If what you want to do is take the variable 'coverageid' and convert it to a set of variables that consist of all possible values of coverageid, 1/0 binary, for each, there are a nubmer of ways to do it. I'm fairly sure the ETS module has a procedure that just does this, but I don't recall it off the top of my head - if you were to post this to the SAS mailing list, one of the guys there would undoubtedly have it quickly.
The simple way for me, is to do this with entirely datastep code. First determine how many potential values there are for COVERAGEID, then assign each to a direct value, then assign the value to the correct variable.
If the COVERAGEID values are consecutive (ie, 1 to some number, no skips, or you don't mind skipping) then this is easy - set up an array and iterate over it. I will assume they are NOT consecutive.

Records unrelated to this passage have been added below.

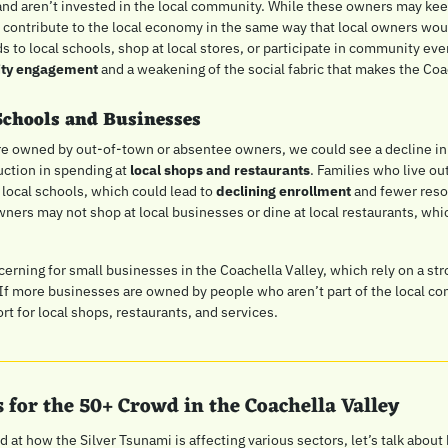
and aren’t invested in the local community. While these owners may kee
 contribute to the local economy in the same way that local owners woul
s to local schools, shop at local stores, or participate in community even
ity engagement
 and a weakening of the social fabric that makes the Coac
Schools and Businesses
re owned by out-of-town or absentee owners, we could see a decline in
uction in spending at 
local shops and restaurants
. Families who live ou
 local schools, which could lead to 
declining enrollment
 and fewer reso
ners may not shop at local businesses or dine at local restaurants, which
cerning for small businesses in the Coachella Valley, which rely on a str
If more businesses are owned by people who aren’t part of the local co
rt for local shops, restaurants, and services.
 for the 50+ Crowd in the Coachella Valley
at how the Silver Tsunami is affecting various sectors, let’s talk about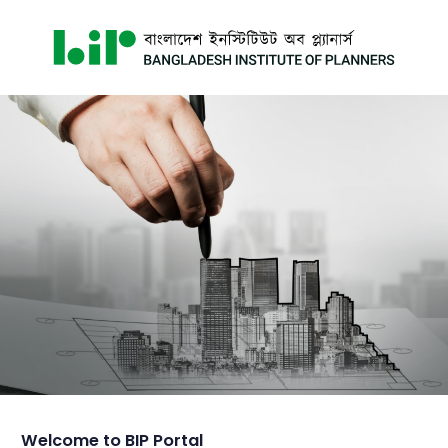
Welcome to BIP Portal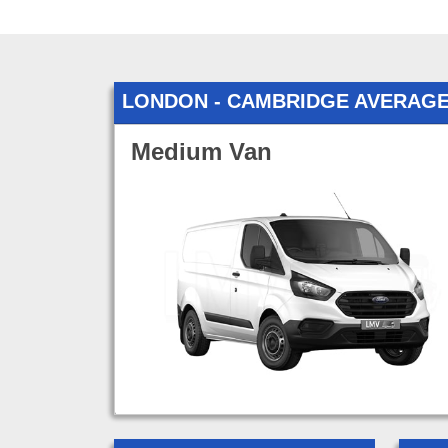
LONDON - CAMBRIDGE AVERAG
Medium Van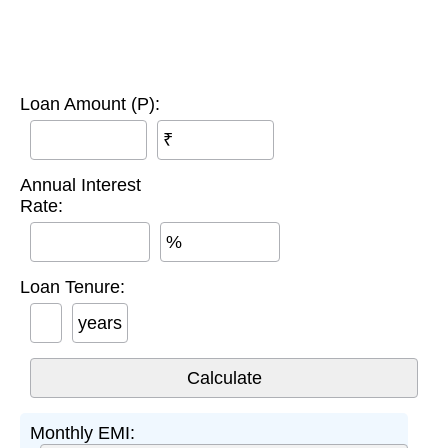
Loan Amount (P):
₹
Annual Interest
Rate:
%
Loan Tenure:
years
Monthly EMI: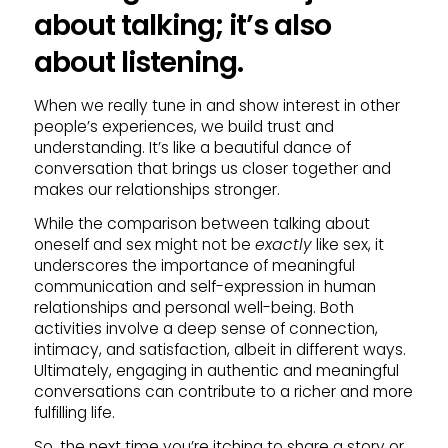
about talking; it’s also
about listening.
When we really tune in and show interest in other
people’s experiences, we build trust and
understanding. It’s like a beautiful dance of
conversation that brings us closer together and
makes our relationships stronger.
While the comparison between talking about
oneself and sex might not be
exactly
like sex, it
underscores the importance of meaningful
communication and self-expression in human
relationships and personal well-being. Both
activities involve a deep sense of connection,
intimacy, and satisfaction, albeit in different ways.
Ultimately, engaging in authentic and meaningful
conversations can contribute to a richer and more
fulfilling life.
So, the next time you’re itching to share a story or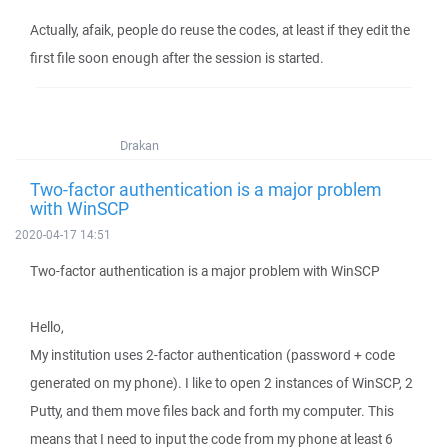
Actually, afaik, people do reuse the codes, at least if they edit the
first file soon enough after the session is started.
Drakan
Two-factor authentication is a major problem
with WinSCP
2020-04-17 14:51
Two-factor authentication is a major problem with WinSCP
Hello,
My institution uses 2-factor authentication (password + code
generated on my phone). I like to open 2 instances of WinSCP, 2
Putty, and them move files back and forth my computer. This
means that I need to input the code from my phone at least 6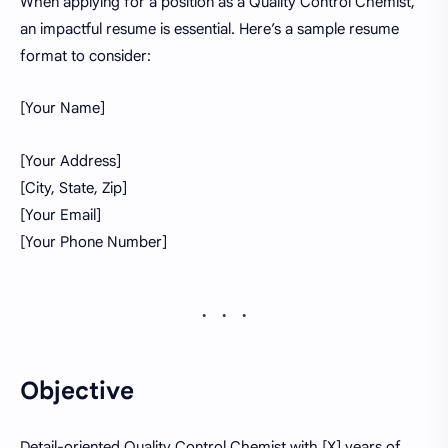
When applying for a position as a Quality Control Chemist,
an impactful resume is essential. Here’s a sample resume
format to consider:
[Your Name]
[Your Address]
[City, State, Zip]
[Your Email]
[Your Phone Number]
Objective
Detail-oriented Quality Control Chemist with [X] years of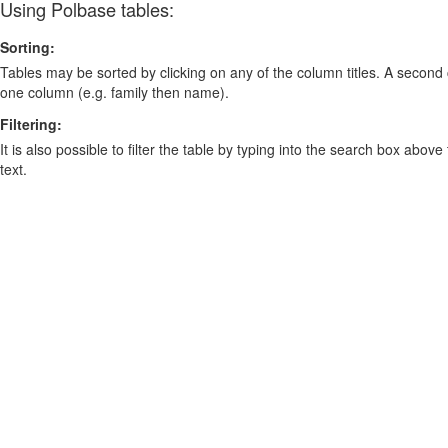
Using Polbase tables:
Sorting:
Tables may be sorted by clicking on any of the column titles. A second c
one column (e.g. family then name).
Filtering:
It is also possible to filter the table by typing into the search box above
text.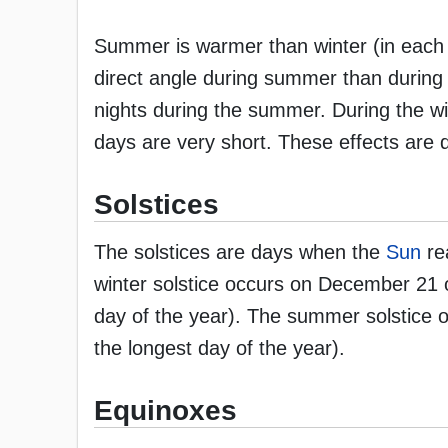
Summer is warmer than winter (in each 
direct angle during summer than during
nights during the summer. During the wi
days are very short. These effects are du
Solstices
The solstices are days when the
Sun
rea
winter solstice occurs on December 21 o
day of the year). The summer solstice 
the longest day of the year).
Equinoxes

*First, get the distinct values of coverageID. There are a dozen ways to do this, this works as well as any;
proc freq data=save.test;
tables coverageid/out=coverage_values(keep=coverageid);
run;
*Then save them into a format. This converts each value to a consecutive number (so the lowest value becomes 1, the next lowest 2, etc.) This is not only useful for this step, but it can be useful in the future in converting back.;
data coverage_values_fmt;
set coverage_values;
start=coverageid;
label=_n_;
fmtname='COVERAGEF';
type='i';
call symputx('CoverageCount',_n_);
run;
*Import the created format;
proc format cntlin=coverage_values_fmt;
quit;
*Now use the created format. If you had already-consecutive values, you could skip to this step and skip the input statement - just use the value itself;
data save.test_fin;
set save.test;
array coverageids coverageid1-coverageid&coveragecount.;
do _t = 1 to &coveragecount.;
if input(coverageid,COVERAGEF.) = _t then coverageids[_t]=1;
else coverageids[_t]=0;
end;
drop _t;
run;
Here's another way that doesn't use formats, and may be easier to follow.
First, just make some test data:
data test;
input coverageid ##;
cards;
3 27 99 105
;
run;
Next, create a data set with no observations but one variable for each level of coverageid. Note that this approach allows arbitrary values here.
proc transpose data=test out=wide(drop=_name_);
id coverageid;
run;
Finally, create a new data set that combines the initial data set and the wide one. Then, for each level of x, look at each categorical variable and decide whether to turn it "on".
data want;
set test wide;
array vars{*} _:;
do i=1 to dim(vars);
vars{i} = (coverageid = substr(vname(vars{i}),2,1));
end;
drop i;
run;
The line
vars{i} = (coverageid = substr(vname(vars{i}),2));
may require more explanation. vname returns the name of the variable, and since we didn't specify a prefix in proc transpose, all variables are named something like _1, _2, etc. So we take the substring of the variable name that starts in the second position, and compare it to coverageid; if they're the same, we set the variable to 1; otherwise it evaluates to 0.